Rather than us cloistering ourselves and coming up with communication protocols between, for example, the Article Authoring Add-in and our repository, we can adopt the standards being developed and participate in the system interoperability that is going to be important for these things to succeed.

Dirks: When I started with Microsoft Research two years ago, walking onto a college campus as a representative of my company was daunting because our dialogue with academics was really just re-commencing. But we’ve made tremendous progress, and I feel very confident that Microsoft will dramatically evolve the academic research process as we currently know it in a very positive way. Microsoft has the ability to operate at a large scale and help the community have a substantial impact.

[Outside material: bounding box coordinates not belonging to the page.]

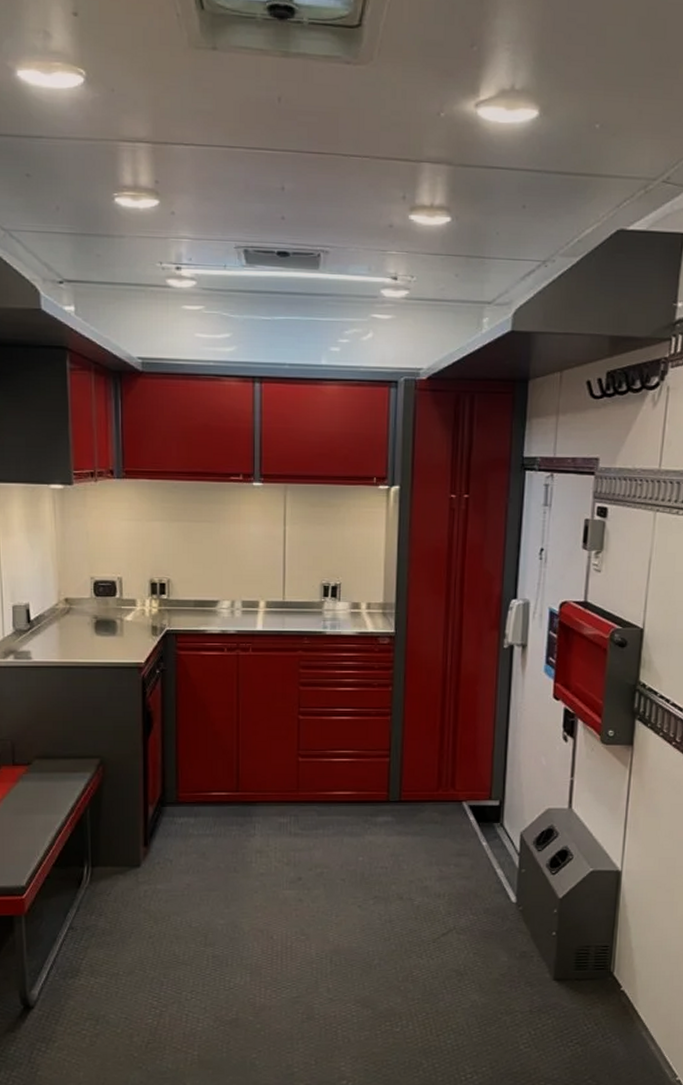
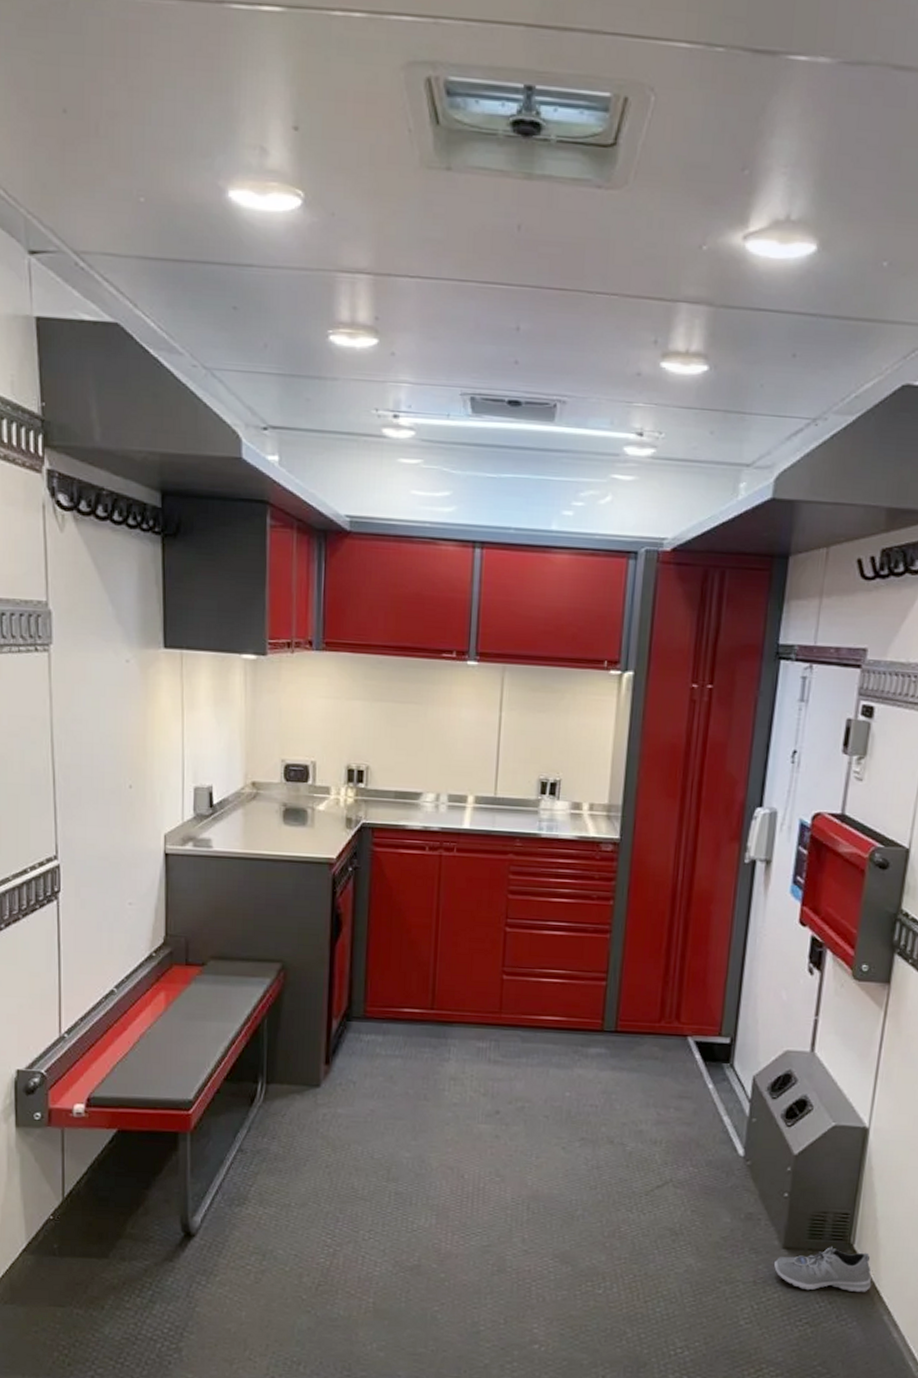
sneaker: none [547,976,631,1015] -> present [774,1247,872,1292]

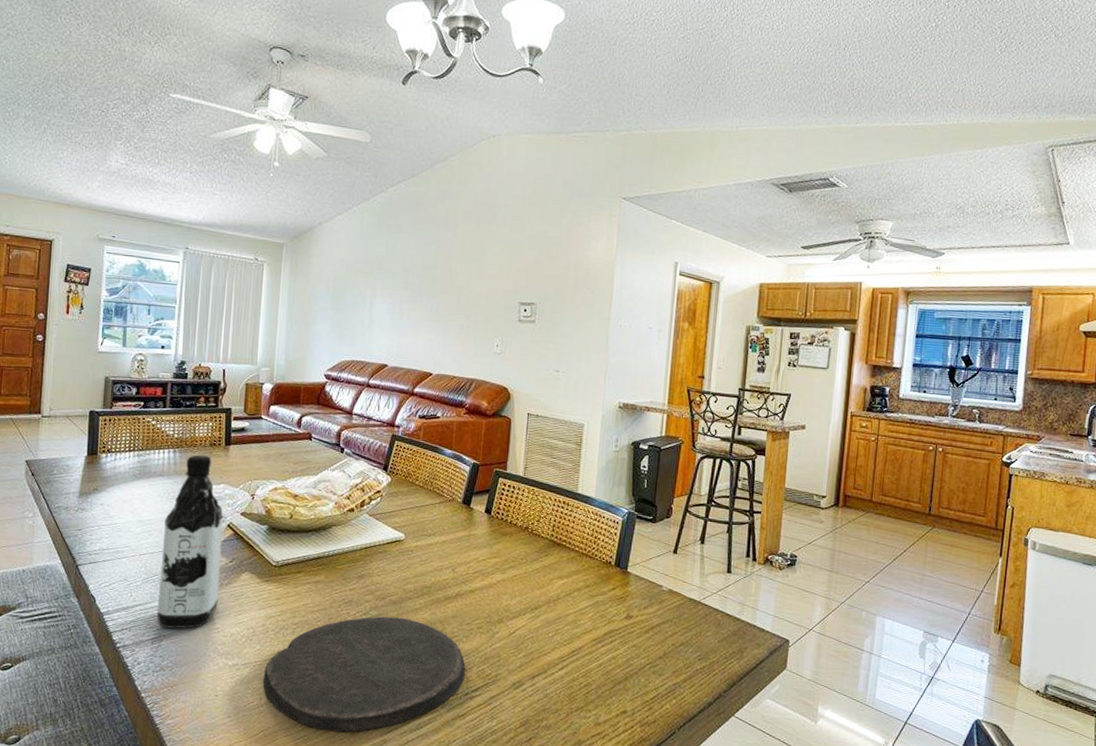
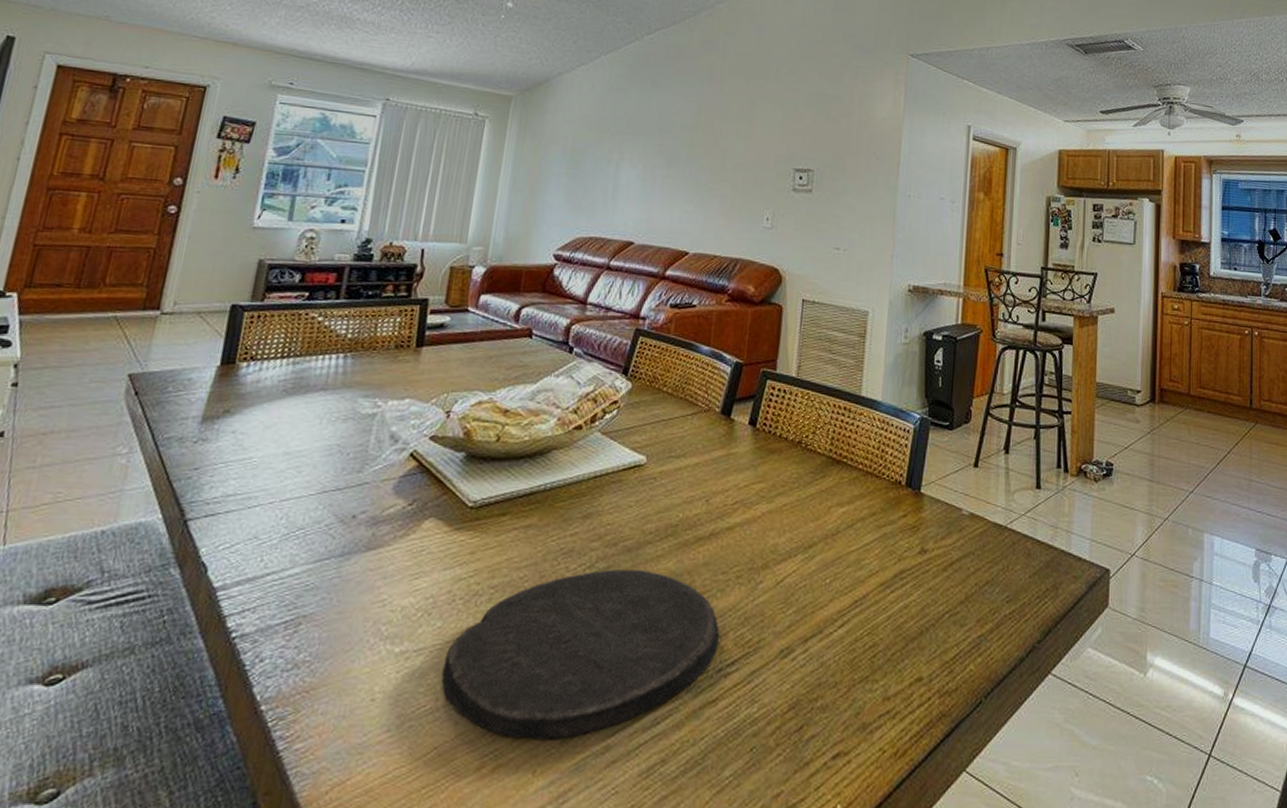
water bottle: present [156,454,223,629] -> none [296,360,406,605]

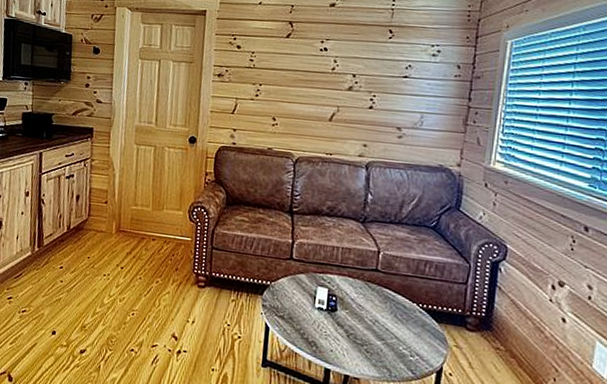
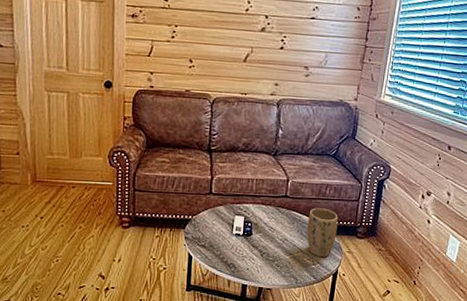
plant pot: none [402,287,441,349] -> present [307,208,338,258]

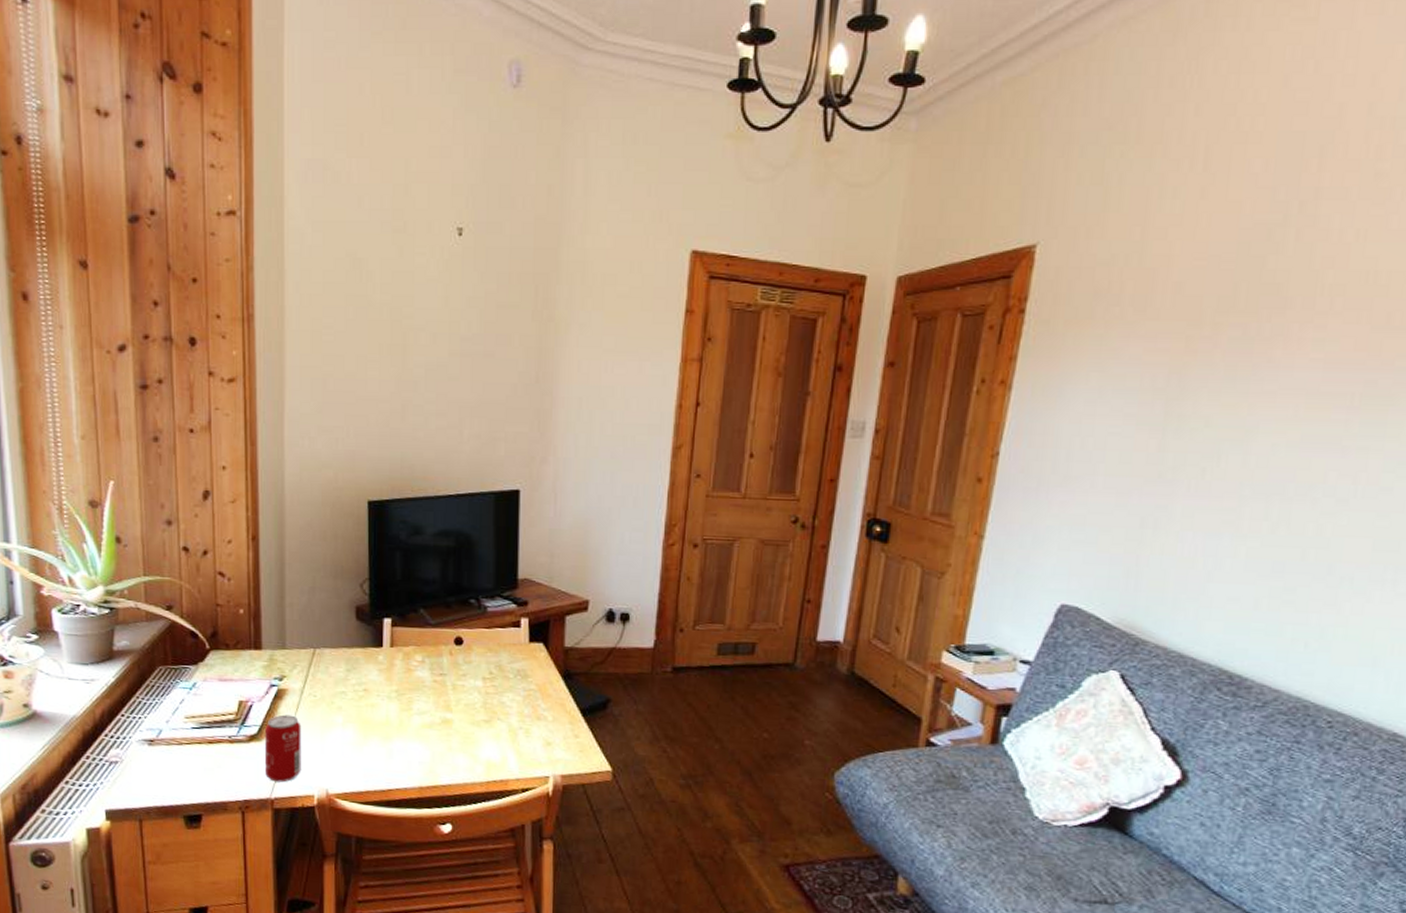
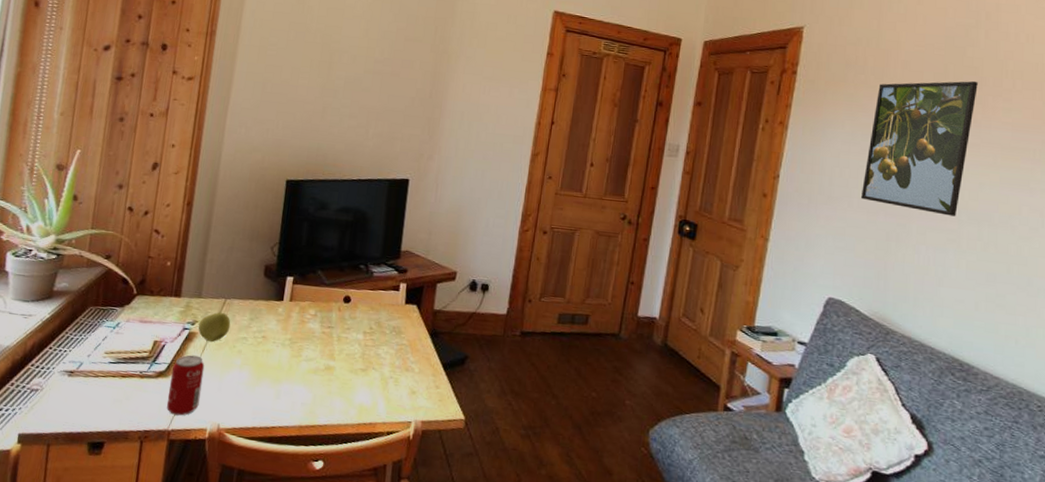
apple: none [287,664,325,698] -> present [198,312,231,342]
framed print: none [1109,304,1280,491] -> present [861,81,978,217]

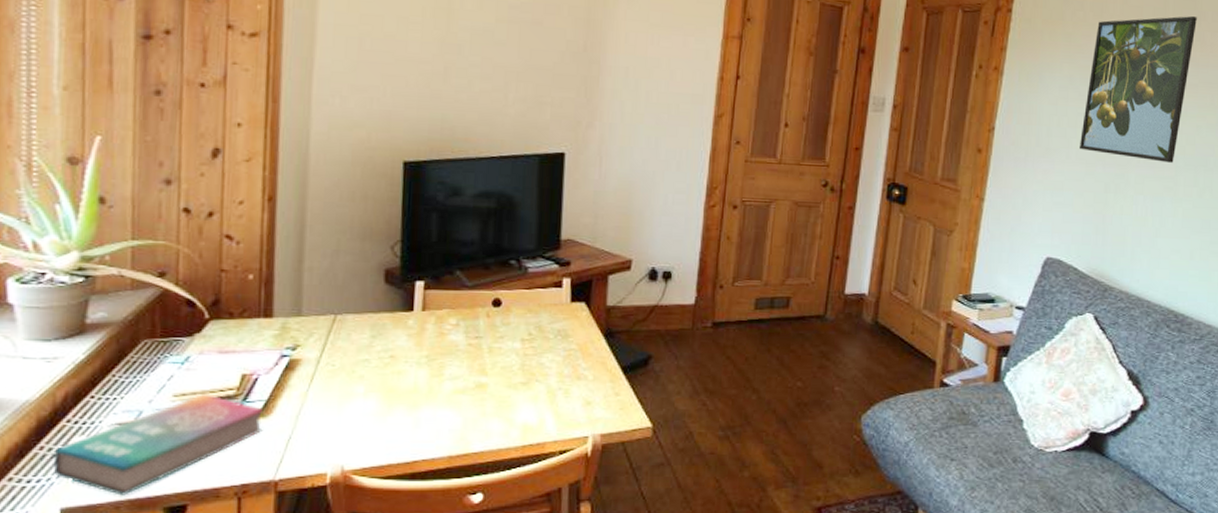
book: none [18,354,167,430] -> present [53,394,264,497]
beverage can: present [167,355,205,416] -> none [269,387,316,462]
apple: present [198,312,231,342] -> none [301,331,346,368]

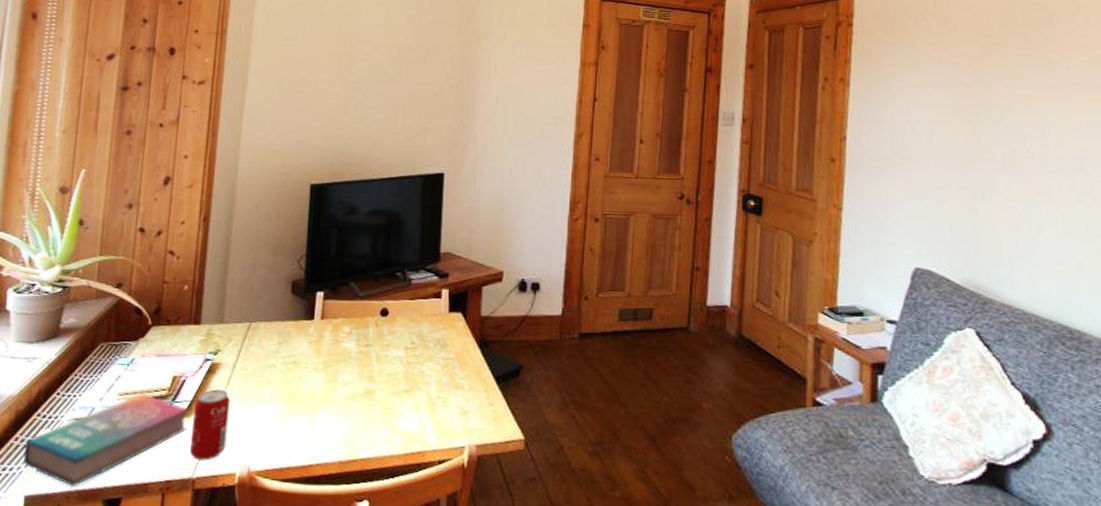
beverage can: none [269,387,316,462] -> present [190,389,231,461]
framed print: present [1080,16,1197,163] -> none [937,19,1049,167]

Overall, we are moving in the right direction regarding how Microsoft engages with the open-source community. Tony Hey’s entire group is on the leading edge in making our case that we can engage in a positive dialogue, that all sides can benefit, and that we can all learn something in that process. It is critical when Microsoft initiates any engagement with academics that we listen and understand. We need to observe and adapt. I can tell you that, for many academics we work with, we represent a new Microsoft.